The same fault-finder added, ‘It doesn’t chime in with all we’ve been finding out about the guy. Here’s a bright, outgoing lecturer interested in his subject and suddenly he wants to sleep in a cemetery.’

Ingeborg had heard enough from the Bristol contingent. ‘If you’d been cracked on the head so hard you had an open wound in your skull you might behave out of character.’

Diamond nodded. ‘I couldn’t put it better, Inge, but I didn’t explain everything. You and I have been working on this for longer than our new colleagues. All the evidence suggests Rupert was suffering from loss of memory following the first attack.’ Exercising tact was almost as uncomfortable for him as getting on and off the bus.

‘What’s the story of the tower?’ Septimus asked in an obvious attempt to lighten the mood, looking across the graveyard to its tall Italianate centrepiece. ‘It isn’t like your average church.’

‘It isn’t a church,’ Ingeborg said. ‘It wasn’t built as one, anyway.’ She glanced at Diamond. ‘Mind if I explain?’

He gave a shrug. ‘Go ahead.’ He’d got Paloma’s book on Beckford beside his bed at home, still unopened.

‘There was this millionaire called William Beckford who lived halfway up the hill in Lansdown Crescent. He had the tower built here in the eighteen-thirties and filled it with his treasures and then bought up all the land in between and created his own private walk. Landscaped it specially, like they did in those days, on a massive scale.’ ‘Capability Brown,’ the talkative Bristolian said.

‘He’s the landscaper everyone’s heard of,’ Ingeborg said, and then added, ‘Dead by then.’

There were smiles all round.

Ingeborg resumed. ‘Beckford drew up his own plan.

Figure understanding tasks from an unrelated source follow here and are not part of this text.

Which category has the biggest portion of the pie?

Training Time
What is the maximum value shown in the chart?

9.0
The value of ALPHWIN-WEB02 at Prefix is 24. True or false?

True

There were little buildings along the way made to look like a mosque or a castle gateway, and so much else to catch the eye: ornamental gardens, a fishpond, archways, an underground grotto, a shrubbery with sweet-smelling plants, an orchard. It was over a mile and he used to do the walk up the hill each morning.’

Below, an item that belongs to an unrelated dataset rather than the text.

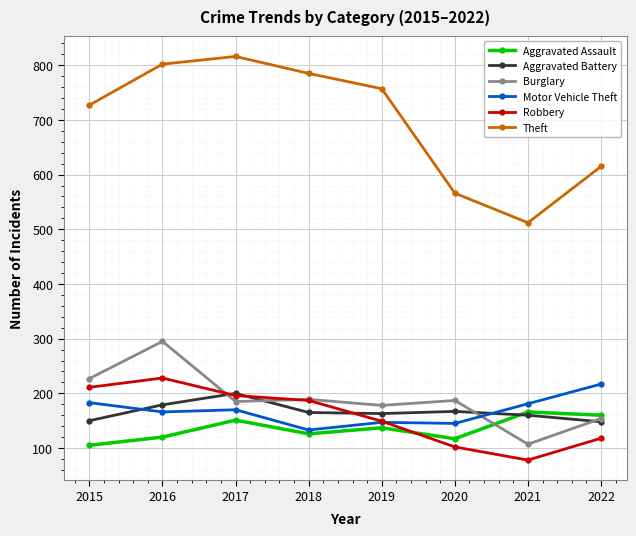

Which series has the widest spread of values?

Theft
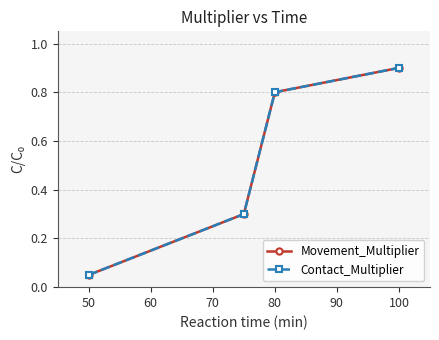

How many lines are shown in the chart?

2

‘And ended up in the cemetery?’ Septimus said, and got a laugh, even from Ingeborg.

She capped it with, ‘Dead right.’ And then added, ‘In point of fact it didn’t become a cemetery until a few years after his death. When Beckford was alive it was a fabulous garden with shrubs from all over the world.’

‘How do you know all this?’

‘I was a journalist before I joined the police.’

‘An investigative journalist,’ Diamond added. ‘Gave us a hard time until we stopped all that by recruiting her.’

‘Anyway,’ Ingeborg went on, ‘Beckford’s daughter was a duchess and she inherited the tower and decided to sell it but she was horrified when she found that the buyer was about to turn these grounds into a beer garden. She bought it back at a loss and gave it to the Church of England as a cemetery on condition that her father was dug up from the churchyard in Ralph Allen Drive and reburied here. He’s in that pink granite tomb behind you, the one on a mound with the ditch around it. As you can see, hundreds of others have been buried since. Beckford’s drawing room became the funeral chapel.’

‘Instead of a pub,’ Diamond said. ‘Depressing, isn’t it?’

Septimus had other things on his mind. He was looking around him. ‘I don’t see any recent graves. Isn’t the cemetery used any more?’

‘Not this part. Not for the past forty years,’ Ingeborg said. ‘The Church Commissioners sold the ground and the new owners restored the tower and turned it into a museum. It’s now owned by the Preservation Trust and left as a wild garden.’